The marvel of Leicestershire railway heritage can be named jointly ‘Central Midland railway’. This term is a conglomerate of different main companies, which created the coal transport system to Leicester in the earlier part of 19th century and the period stations of the last mainline in England in memory of their once stylish service to London. It is difficult to say, which of the companies and railways was or is the greatest railway achievement. Are the early engineering achievements more important than the modern-day heritage experiences at the period stations and how does one evaluate a trip to a famous battle site by a steam train?

Saturday, 10 September 2011

The essentials of a princely garden

When you enter a traditional garden of a country house from a certain period such as Belvoir Castle, you encounter the fountains and the statues. You have the beautiful rose gardens and the picturesque woodland walks while the largest and the most ambitious contain fake temples and shrines as part of a cultured landscaped garden plan. The Belvoir castle may not have a garden that is the most extensive but it is very representative of its type. It may not have a lake or a shrine but it contains a grotto with the smallest of Swiss alpine gardens, a real ancient marble column from Bologna, a solar dial and a pond with gold fish and water lilies. The small of roses is overpowering if you arrive at the right time of the year. You may even be lucky and see the only remaining peacock.

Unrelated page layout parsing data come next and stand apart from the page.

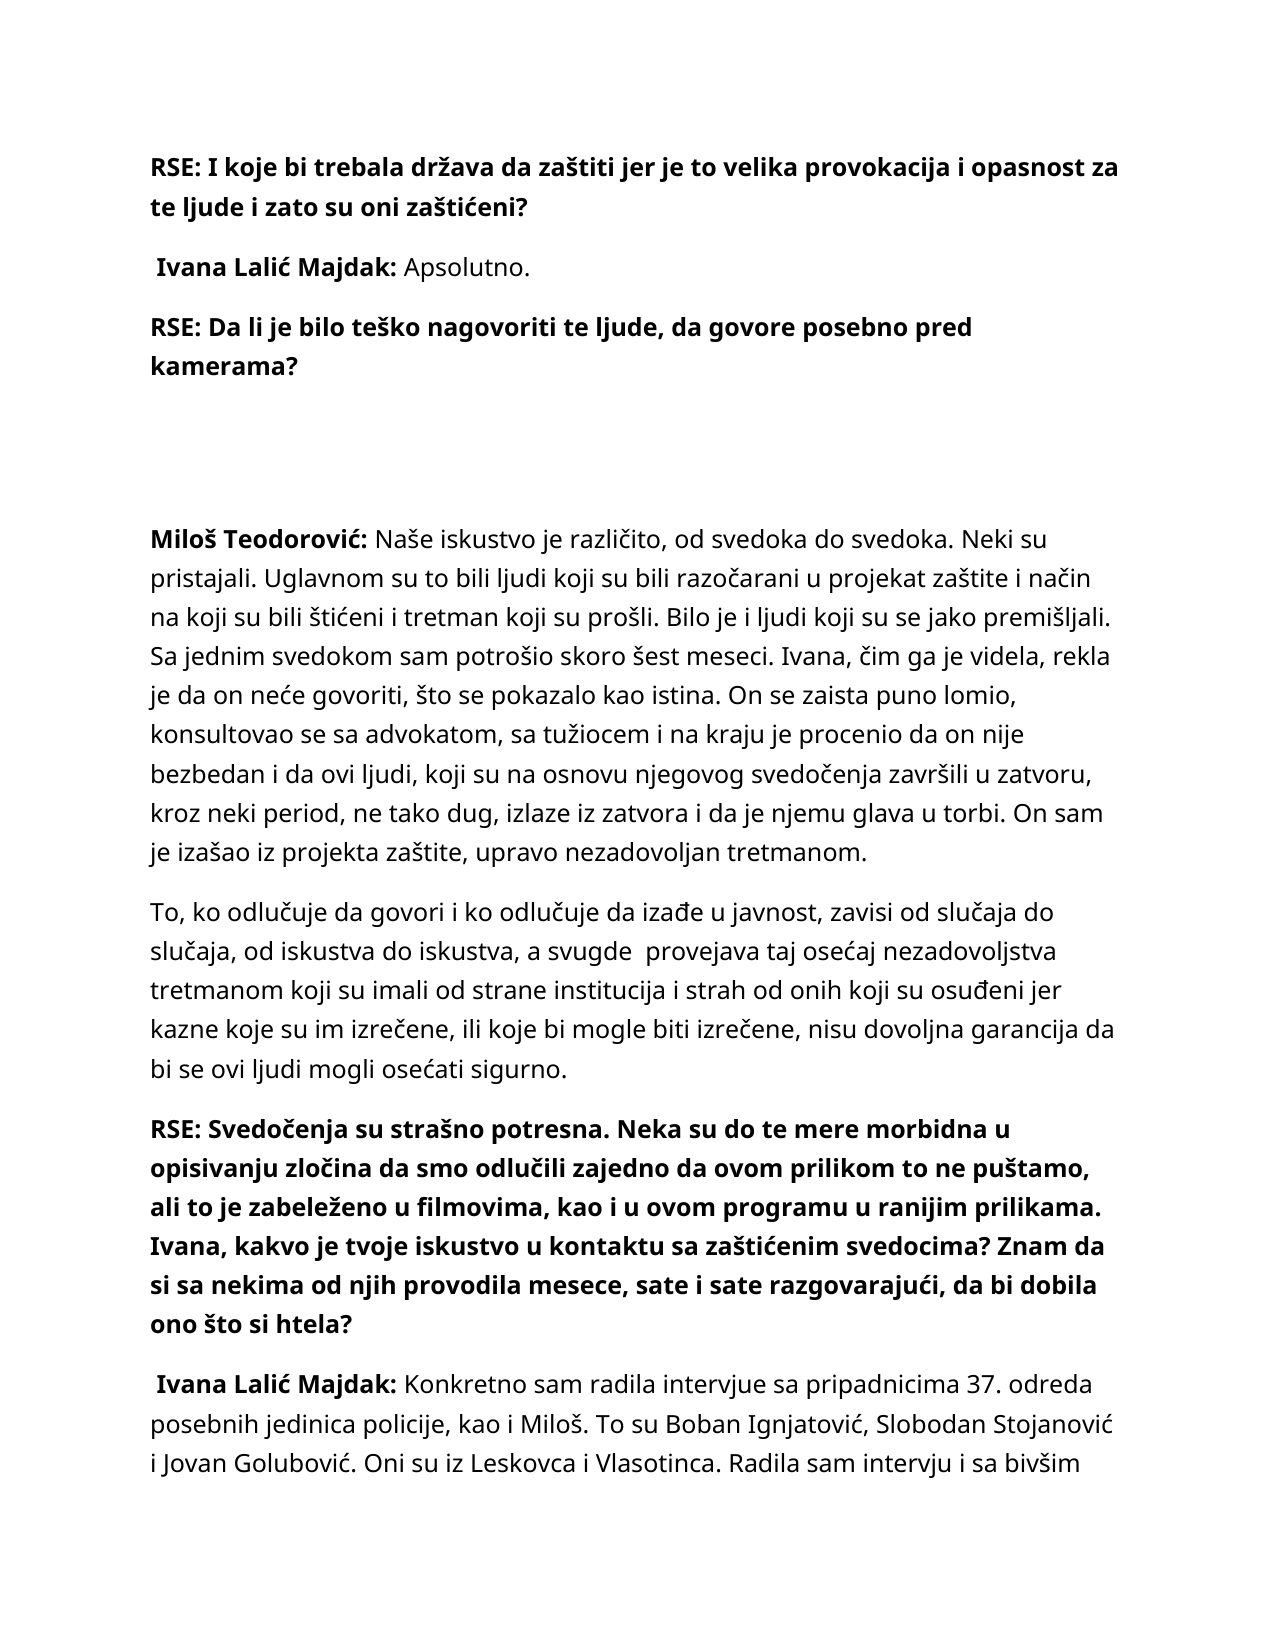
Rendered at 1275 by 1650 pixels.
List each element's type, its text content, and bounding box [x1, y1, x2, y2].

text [150, 1367, 1125, 1479]
text To, ko odlučuje da govori i ko odlučuje da izađe u javnost, zavisi od slučaja do slučaja, od iskustva do iskustva, a svugde provejava taj osećaj nezadovoljstva tretmanom koji su imali od strane institucija i strah od onih koji su osuđeni jer kazne koje su im izrečene, ili koje bi mogle biti izrečene, nisu dovoljna garancija da bi se ovi ljudi mogli osećati sigurno. [150, 895, 1125, 1085]
text RSE: I koje bi trebala država da zaštiti jer je to velika provokacija i opasnost za te ljude i zato su oni zaštićeni? [150, 150, 1125, 223]
text RSE: Da li je bilo teško nagovoriti te ljude, da govore posebno pred kamerama? [150, 309, 1125, 382]
text RSE: Svedočenja su strašno potresna. Neka su do te mere morbidna u opisivanju zločina da smo odlučili zajedno da ovom prilikom to ne puštamo, ali to je zabeleženo u filmovima, kao i u ovom programu u ranijim prilikama. Ivana, kakvo je tvoje iskustvo u kontaktu sa zaštićenim svedocima? Znam da si sa nekima od njih provodila mesece, sate i sate razgovarajući, da bi dobila ono što si htela? [150, 1111, 1125, 1341]
text Ivana Lalić Majdak: Apsolutno. [150, 249, 1125, 283]
text Miloš Teodorović: Naše iskustvo je različito, od svedoka do svedoka. Neki su pristajali. Uglavnom su to bili ljudi koji su bili razočarani u projekat zaštite i način na koji su bili štićeni i tretman koji su prošli. Bilo je i ljudi koji su se jako premišljali. Sa jednim svedokom sam potrošio skoro šest meseci. Ivana, čim ga je videla, rekla je da on neće govoriti, što se pokazalo kao istina. On se zaista puno lomio, konsultovao se sa advokatom, sa tužiocem i na kraju je procenio da on nije bezbedan i da ovi ljudi, koji su na osnovu njegovog svedočenja završili u zatvoru, kroz neki period, ne tako dug, izlaze iz zatvora i da je njemu glava u torbi. On sam je izašao iz projekta zaštite, upravo nezadovoljan tretmanom. [150, 521, 1125, 869]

However, the garden of an estate needs hunting grounds to twin with it. The existence of game is made apparent by wandering pheasants along the roads near the castle and by the roadside. In January they will not be crossing the road as peacefully.

Monday, 5 September 2011

Live history

When I started studying archaeology, I and my fellow students we took it seriously. So seriously that the idea of a re-enactment was a frivolous one and something that as a professional you should not do. This feeling was partly enforced by a lack of societies re-enacting in Finland in the late 1980s and early 1990s and by certain uneasiness among the older generation who had experienced the real war on one hand and the mainly leftist younger archaeologists on the other who wanted to participate in peace marches and fairtrade instead of being involved in recreating battles.

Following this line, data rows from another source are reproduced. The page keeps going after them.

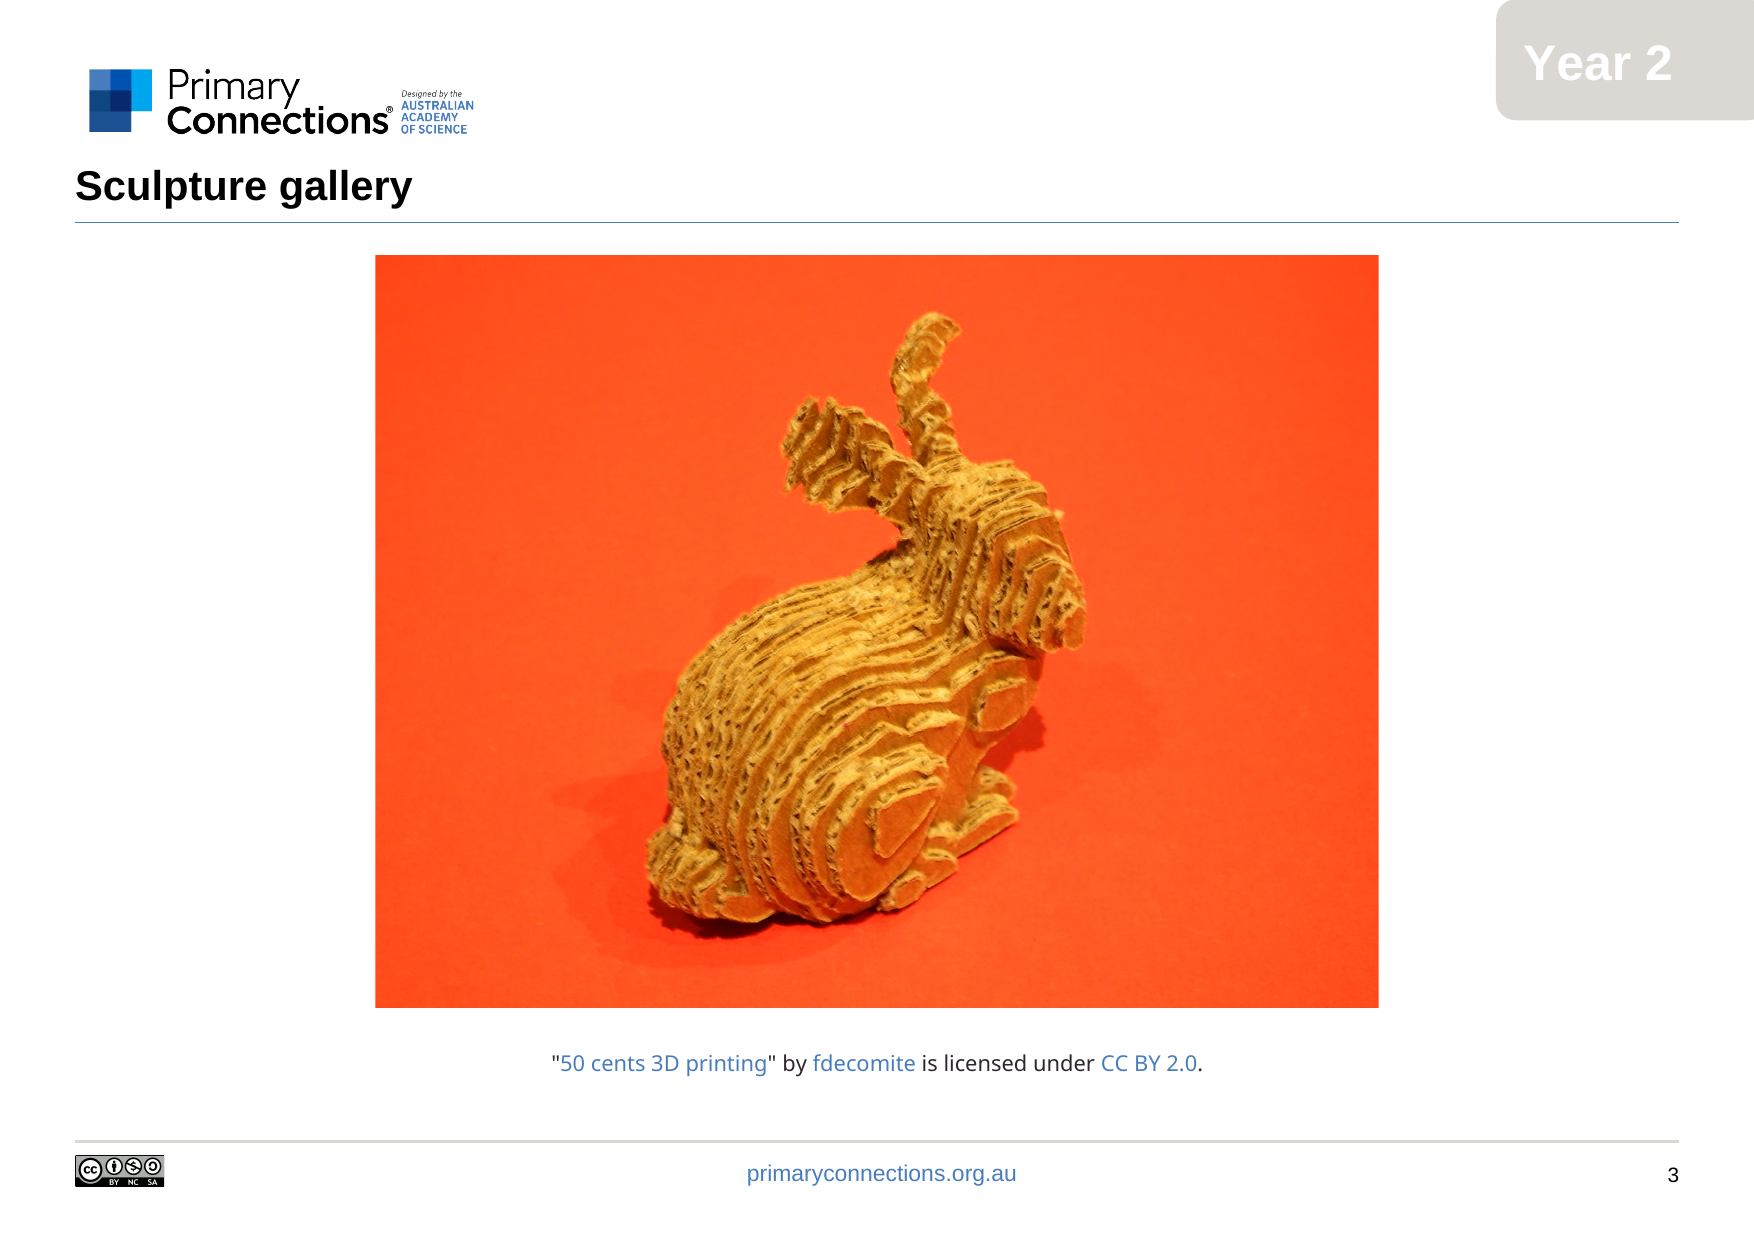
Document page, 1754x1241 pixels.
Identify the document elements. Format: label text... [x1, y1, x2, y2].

title Sculpture gallery [75, 159, 1679, 222]
picture [86, 65, 477, 141]
picture [375, 255, 1379, 1008]
text "50 cents 3D printing" by fdecomite is licensed under CC BY 2.0. [75, 1048, 1679, 1078]
picture [75, 1155, 165, 1187]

My first personal encounter with a re-enactor did not make me feel any more positive about this activity. A so-called character in an archaeology students’ conference in Sweden delivered such gold nuggets as “it is a pity that one can have a real [Viking] battle [with real swords] only once” when loosely discussing experimental archaeology. The fact that the Vikings had swiftly passed Finland and sailed directly to Staraja Ladoga in the east made this kind of re-enactments more unlikely back home. This all changed with Dragons and Dungeons and role-play.

Suddenly, during the late 1990s a new generation of archaeology students took over. They were interested in postprocessual archaeology and had more personal/relaxed approach to archaeology. I got to know a female student who was an important figure in the contemporary medieval province of Finland in her spare time and had an alias of an upper-class maiden who participated in the annual feasts and other happenings.

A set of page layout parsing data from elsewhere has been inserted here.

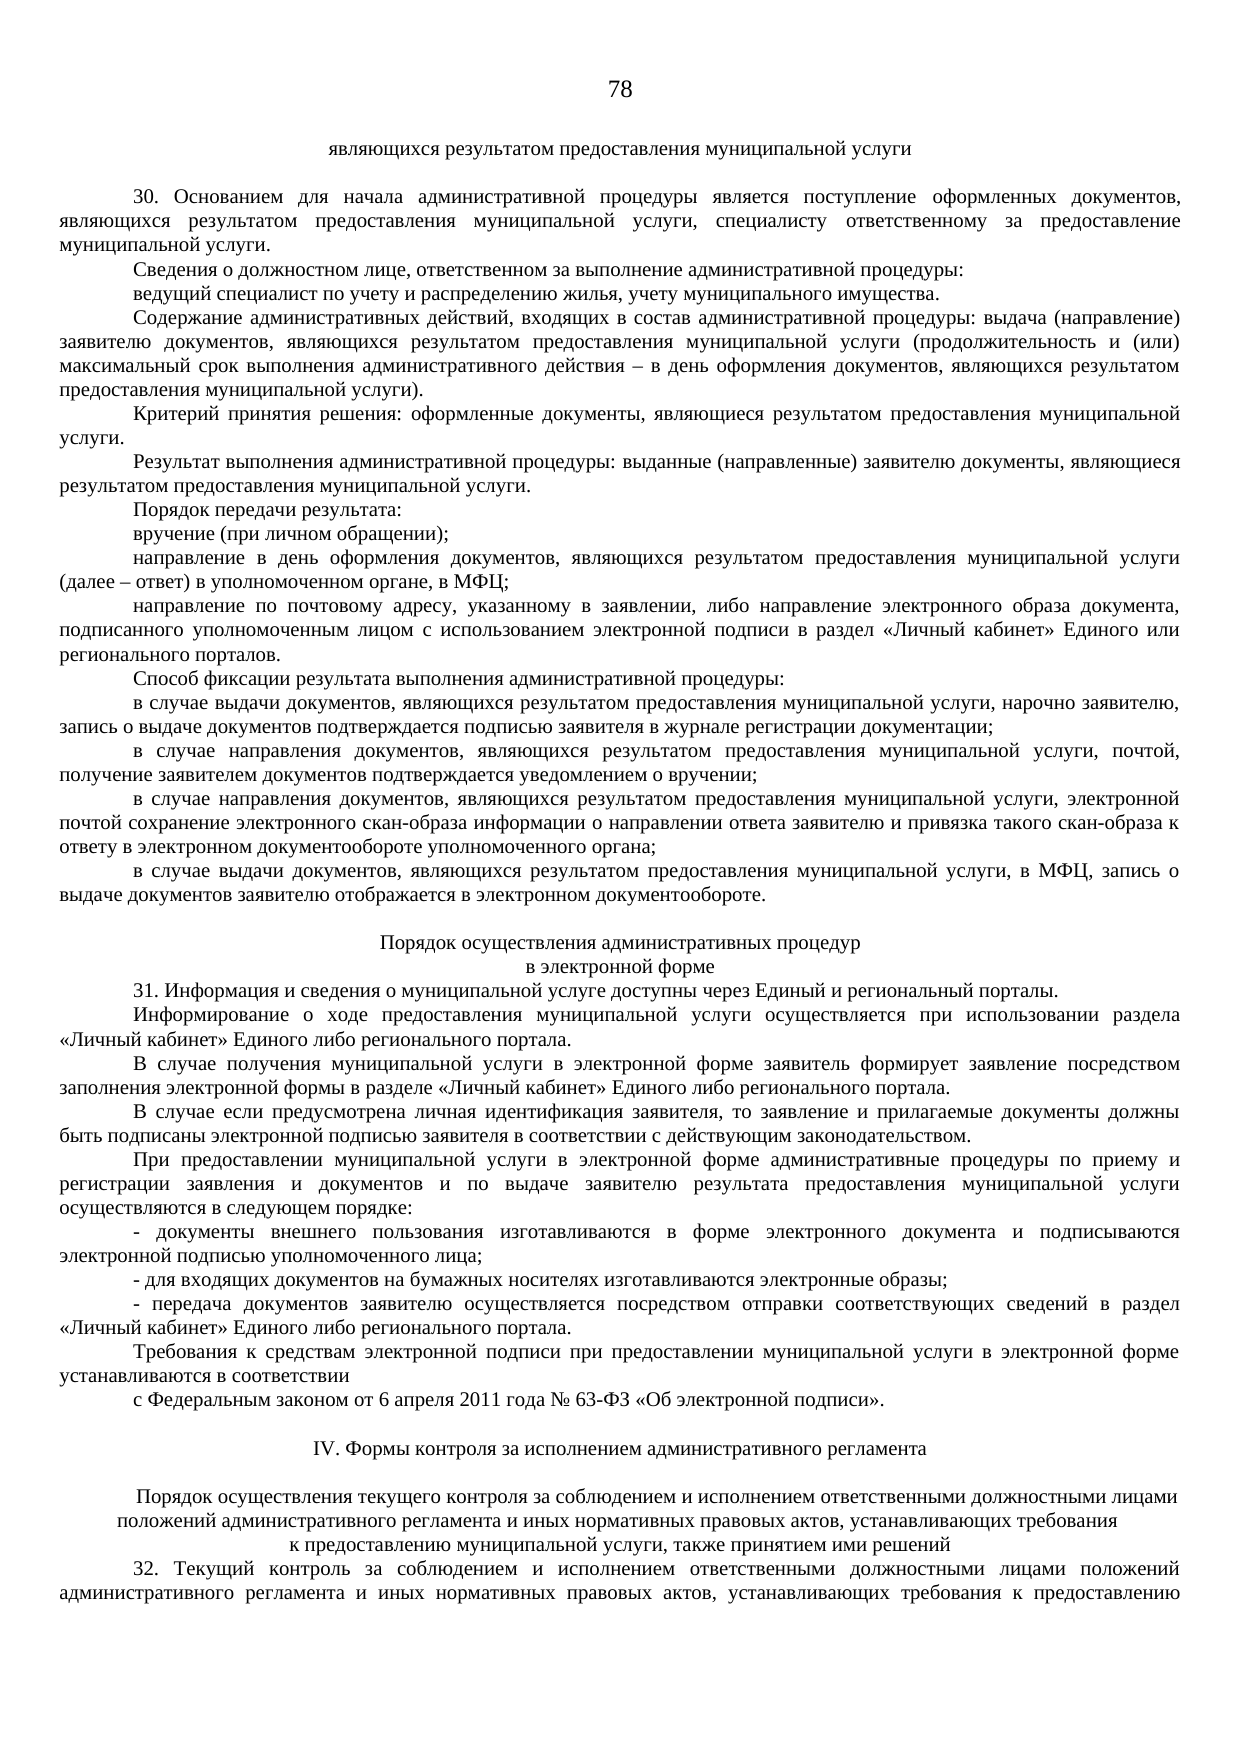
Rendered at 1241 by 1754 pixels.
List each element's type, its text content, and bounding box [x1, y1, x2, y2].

text в случае направления документов, являющихся результатом предоставления муниципальной услуги, почтой, получение заявителем документов подтверждается уведомлением о вручении; [59, 738, 1181, 786]
text - документы внешнего пользования изготавливаются в форме электронного документа и подписываются электронной подписью уполномоченного лица; [59, 1219, 1181, 1267]
text Порядок осуществления административных процедур [59, 930, 1181, 954]
text Требования к средствам электронной подписи при предоставлении муниципальной услуги в электронной форме устанавливаются в соответствии [59, 1339, 1181, 1387]
text 31. Информация и сведения о муниципальной услуге доступны через Единый и региональный порталы. [59, 978, 1181, 1002]
text направление в день оформления документов, являющихся результатом предоставления муниципальной услуги (далее – ответ) в уполномоченном органе, в МФЦ; [59, 545, 1181, 593]
text ведущий специалист по учету и распределению жилья, учету муниципального имущества. [74, 281, 1181, 304]
text IV. Формы контроля за исполнением административного регламента [59, 1436, 1181, 1459]
text вручение (при личном обращении); [59, 521, 1181, 545]
text В случае получения муниципальной услуги в электронной форме заявитель формирует заявление посредством заполнения электронной формы в разделе «Личный кабинет» Единого либо регионального портала. [59, 1051, 1181, 1099]
text Результат выполнения административной процедуры: выданные (направленные) заявителю документы, являющиеся результатом предоставления муниципальной услуги. [59, 449, 1181, 497]
text При предоставлении муниципальной услуги в электронной форме административные процедуры по приему и регистрации заявления и документов и по выдаче заявителю результата предоставления муниципальной услуги осуществляются в следующем порядке: [59, 1147, 1181, 1219]
text в случае выдачи документов, являющихся результатом предоставления муниципальной услуги, в МФЦ, запись о выдаче документов заявителю отображается в электронном документообороте. [59, 858, 1181, 906]
text являющихся результатом предоставления муниципальной услуги [59, 136, 1181, 160]
text - для входящих документов на бумажных носителях изготавливаются электронные образы; [59, 1267, 1181, 1291]
text 30. Основанием для начала административной процедуры является поступление оформленных документов, являющихся результатом предоставления муниципальной услуги, специалисту ответственному за предоставление муниципальной услуги. [59, 184, 1181, 256]
text Критерий принятия решения: оформленные документы, являющиеся результатом предоставления муниципальной услуги. [59, 401, 1181, 449]
text В случае если предусмотрена личная идентификация заявителя, то заявление и прилагаемые документы должны быть подписаны электронной подписью заявителя в соответствии с действующим законодательством. [59, 1099, 1181, 1147]
text Информирование о ходе предоставления муниципальной услуги осуществляется при использовании раздела «Личный кабинет» Единого либо регионального портала. [59, 1002, 1181, 1051]
text Содержание административных действий, входящих в состав административной процедуры: выдача (направление) заявителю документов, являющихся результатом предоставления муниципальной услуги (продолжительность и (или) максимальный срок выполнения административного действия – в день оформления документов, являющихся результатом предоставления муниципальной услуги). [59, 304, 1181, 401]
text Порядок передачи результата: [59, 497, 1181, 521]
text Способ фиксации результата выполнения административной процедуры: [59, 666, 1181, 689]
text с Федеральным законом от 6 апреля 2011 года № 63-ФЗ «Об электронной подписи». [59, 1387, 1181, 1411]
text - передача документов заявителю осуществляется посредством отправки соответствующих сведений в раздел «Личный кабинет» Единого либо регионального портала. [59, 1291, 1181, 1339]
text Сведения о должностном лице, ответственном за выполнение административной процедуры: [74, 256, 1181, 281]
text в электронной форме [59, 954, 1181, 978]
text в случае выдачи документов, являющихся результатом предоставления муниципальной услуги, нарочно заявителю, запись о выдаче документов подтверждается подписью заявителя в журнале регистрации документации; [59, 689, 1181, 738]
text Порядок осуществления текущего контроля за соблюдением и исполнением ответственными должностными лицами положений административного регламента и иных нормативных правовых актов, устанавливающих требования к предоставлению муниципальной услуги, также принятием ими решений [59, 1484, 1181, 1556]
text направление по почтовому адресу, указанному в заявлении, либо направление электронного образа документа, подписанного уполномоченным лицом с использованием электронной подписи в раздел «Личный кабинет» Единого или регионального порталов. [59, 593, 1181, 666]
text в случае направления документов, являющихся результатом предоставления муниципальной услуги, электронной почтой сохранение электронного скан-образа информации о направлении ответа заявителю и привязка такого скан-образа к ответу в электронном документообороте уполномоченного органа; [59, 786, 1181, 858]
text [59, 1556, 1181, 1604]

This long prelude brings me to a real landscape of Bosworth, the scene of the famous battle during the Wars of the Roses. This is one of the numerous landscapes in England where famous battles are restaged and relived, though not too realistically with bodily harm. When there are no major re-enactments, there is a smaller campsite with soldiers, knights or archery during the weekends. The re-enactors can forget their everyday lives and act to be somebody else for a day or weekend. They can enliven distant times to their contemporaries and try to show how past battles were played out. These re-enactments are important in making history alive and the kind of events today’s heritage centre visitors expect. More seriously, they allow testing the dynamic interplay between a landscape and the flow of people and the stages of a battle.